A.E. King – Coulometrics, Inc.

There is a need for determination of total organic carbon (TOC) in high carbonate matrices for several industries. Within the Rocky Mountain region the determination is required by the soda ash industry and in energy development projects. For soda ash (Na2CO3) the determination is required because organic contamination results in discoloration of glass manufactured using the soda ash. TOC determination is required for oil shales to determine their potential value as oil sources and to evaluate potential environmental contamination by the highly contaminated retort waters formed in processing oil shales. Sufficient amounts of carbonates are present to prevent determination of TOC accurately, or at all, by the difference between the total carbon and carbonate carbon levels. Procedures for removing the carbonate interference are difficult and time consuming. The amounts of organic carbon varies from a few ppm for some soda ash to over 40,000 ppm from some waters. Preliminary information suggests that a portion of the organics in the samples are humic acid solution which are required in conventional analysis procedures.

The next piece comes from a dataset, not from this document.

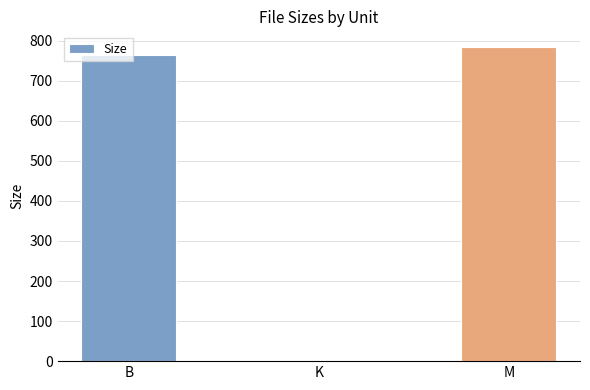

Which label corresponds to the largest value in the chart?

M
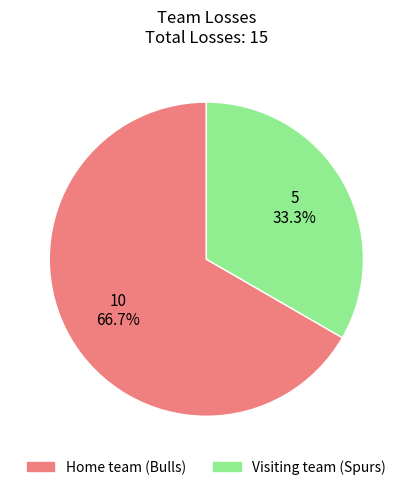

Which has a higher value, Visiting team (Spurs) or Home team (Bulls)?

Home team (Bulls)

The conventional method of analysis of high carbonate samples has been to dissolve the samples in sufficient acid to give a resulting solution of pH of 2 to 3, purge out dissolved CO2 then oxidize organic materials using silver catalyzed persulfate oxidation. Evolved CO2 is trapped in an ascarite absorption tube and weighed. This method has a number of disadvantages including its required 90 to 120 minute analysis time.